I picked her up again, letting her curl against my chest as I sat down on the bed.
She let me. There was no fighting, no struggling, not even a grunt of protest. She just laid her head on my chest and trembled.
She was quiet. Too quiet. Too vulnerable.
Alina was always so fucking strong, and now she needed me. She needed me to be her refuge, to make her feel sheltered and cared for.
That was what I intended to do.
So I took care of her. I took care of her in a way I knew no one else had. Not for a very long time.
With a press of my lips to her forehead, I left her on the bed and moved to the bathroom to draw a warm bath, filling the tub with the rose-scented bubbles she often preferred.
When I brought her in, she didn't fight me. There was no fire in her eyes, no acknowledgement of what was happening. Not even as I stripped her and rolled up my sleeves before I gently lowered her into the water.
I wanted to go in with her, but this wasn't about my comfort. It was about hers.
Keeping my touch gentle, I washed her. My firm hands massaged the bodywash into her shoulders while I tried to release the tension she was holding onto, and then I carefully washed her long hair, taking time to massage the luxurious lather into her scalp until she melted into the bathtub.
I even took my time combing the conditioner through her curls, gently detangling her locks. Showing her how I felt.
I wanted to tell her. I wanted to say the words, but why would she believe me?
How could I say I loved her when I had taken her, locked her away, and then let her be taken from me?
I wrapped her in a thick robe, lifted her into my arms, and carried her back to bed.

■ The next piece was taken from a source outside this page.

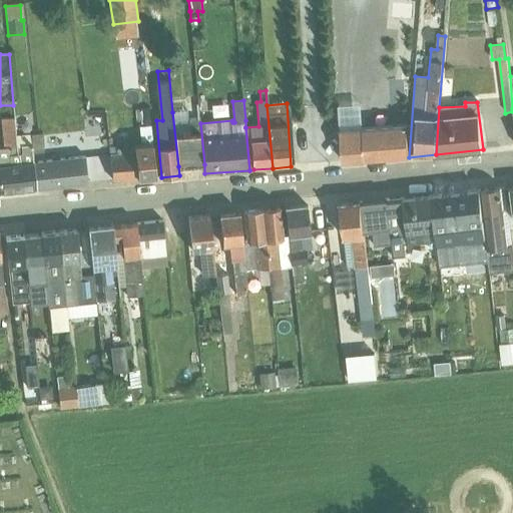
[(342,130),(363,129),(361,105),(339,106),(340,130),(342,130)]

She collapsed onto the comforter, still not saying a word as she stared into space.
I brought her hot tea, coaxing her to take small sips.She did as I asked but said nothing. It was like she was there, but not. Like she had escaped into her own mind.
I wanted her here with me, but what I wanted wasn't important. She had to process what had happened, and all I could do was hope that she would let me in when she was ready.
The sun set, casting long shadows across our room as we lay in bed together. I would have stayed there all night if she needed me to, but then her stomach growled.
Without a word, I sent a text down to room service, ordering comfort food.
Tomato soup with grilled cheese and extra crusty bread. It was my go-to meal when life was a bit too much. The thick, rich soup always seemed to warm me from the inside out, and I hoped it would do the same for her.
When it was delivered, she was still lifeless, just staring at the wall. At least the shaking had stopped.
I brought the food into the bedroom, setting it up on the bedside table, then settled her into my lap.
"Babygirl, I know you're hungry. Can you eat a few bites for me?"
She nodded, her body going limp against mine.
I tore a piece of the sandwich and dipped it into the soup, then brought it to her lips.
Alina resisted at first. But I just pressed my lips to her temple and murmured, "Eat for me, babygirl. I have to take care of you. Please let me."
She opened her mouth obediently and chewed, then swallowed. With every bite, she seemed a little more present, a little more alive.
Each small act of care changed me. It made me realizehow delicate she was, how far I had pushed her, and how much she meant to me.
She was mine.
Yet my world had broken her. I hadn't broken her, and not for lack of trying. I had pushed her to new limits, but all it took was one outing to go terribly wrong, and she shattered in my arms.